◆ Questions
- a) Answer these questions using the news report:
(i) On what date was the formal indictment filed?
(ii) How far is Silivri from Istanbul, and in which direction?
(iii) How old is Turan Topal?
- b) Swap "controversial" for "contested" in the stretch of the news report from "Hakan Tastan, 37, and" through "freedom of speech.", and write out that stretch.
- c) Which people are named in the news report? List every one.

◆ Extract to read
#####

Two former Muslims accused of insulting ‘Turkishness’ and Islam.

by Barbara G. Baker

ISTANBUL, October 31 (Compass Direct News) – A Turkish prosecutor slapped criminal charges against two converts to Christianity earlier this month, accusing them of “insulting Turkishness,” inciting hatred against Islam and secretly compiling data on private citizens for a local Bible correspondence course.

Hakan Tastan, 37, and Turan Topal, 46, joined the ranks of 97 other Turkish citizens hauled into court in the last 16 months over alleged violations of the country’s controversial Article 301 restricting freedom of speech.

Haydar Polat, attorney for the two Christians, said a state prosecutor in the Silivri Criminal Court filed a formal indictment against his clients on October 12. If convicted, the accused men could be sentenced from six months up to three years in prison.

The first hearing for the trial, which Polat said could be expected to continue for a year or more, is set for November 23 in Silivri, 45 miles west of Istanbul along the Marmara Sea coast.

Citing articles 301, 216 and 135 of the Turkish penal code, the indictment accused the defendants of approaching grade school children and high school students in Silivri and attempting to convert them to Christianity.

According to the written charges, the three plaintiffs, identified as 23-year-old Fatih Kose, 16-year-old Alper and Oguz, 17, claimed the two Christians had called Islam a “primitive and fabricated religion” and had described Turks as a “cursed people.”

#####

◆ Provided records

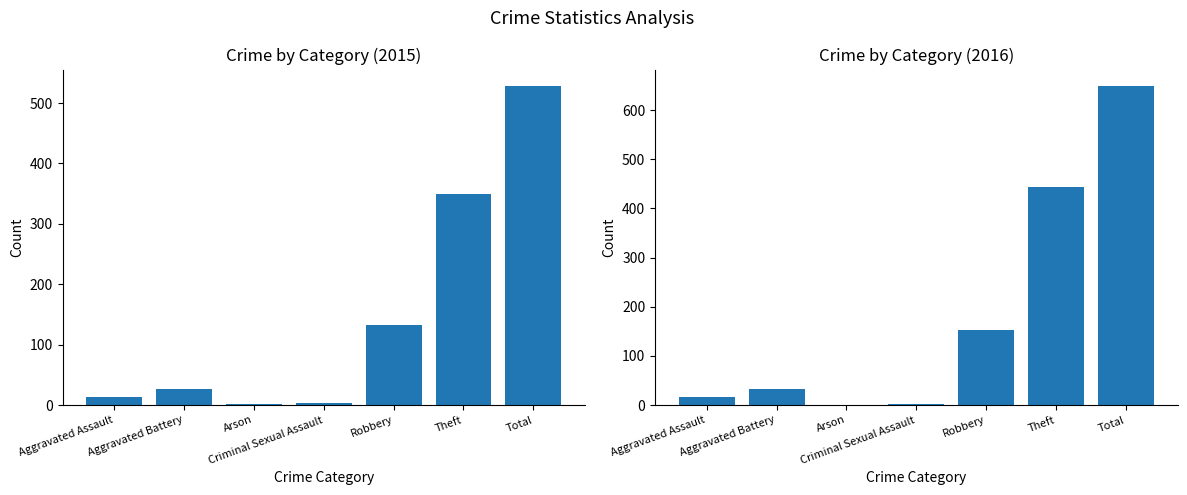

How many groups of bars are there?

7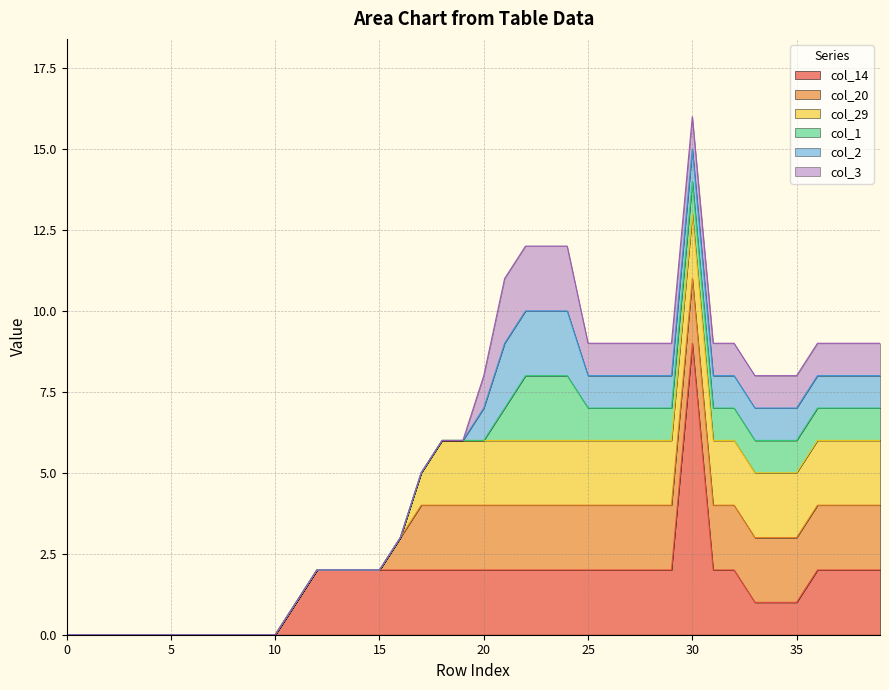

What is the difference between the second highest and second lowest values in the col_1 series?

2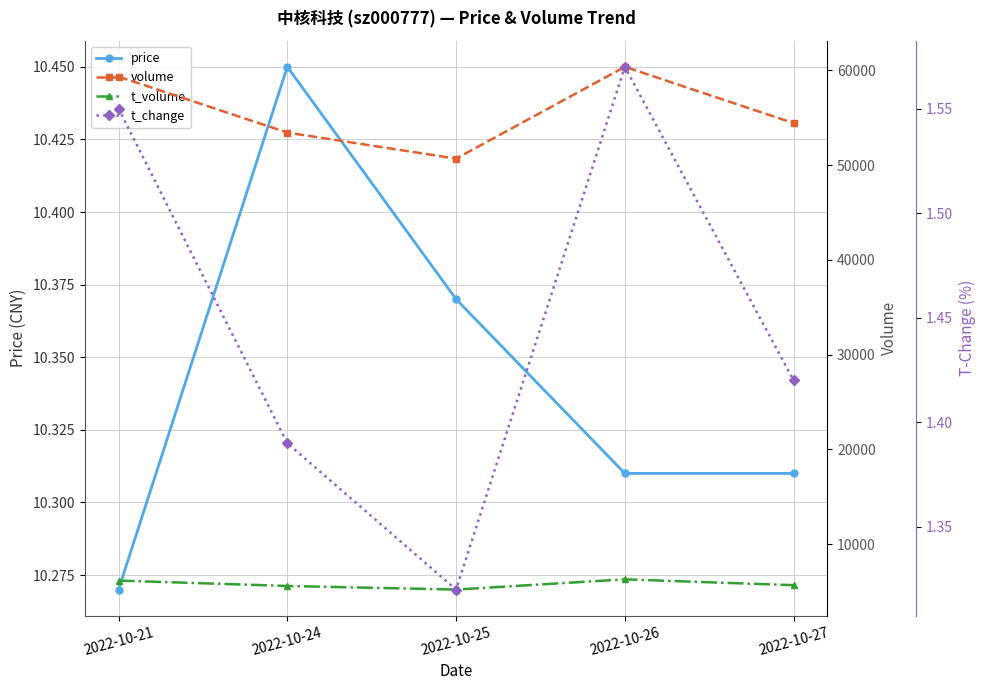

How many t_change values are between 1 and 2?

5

#####

◆ List of solutions
- a)
(i) October 12
(ii) 45 miles west
(iii) 46

- b)
Hakan Tastan, 37, and Turan Topal, 46, joined the ranks of 97 other Turkish citizens hauled into court in the last 16 months over alleged violations of the country’s contested Article 301 restricting freedom of speech.

- c)
Barbara G. Baker
Hakan Tastan
Turan Topal
Haydar Polat
Fatih Kose
Alper
Oguz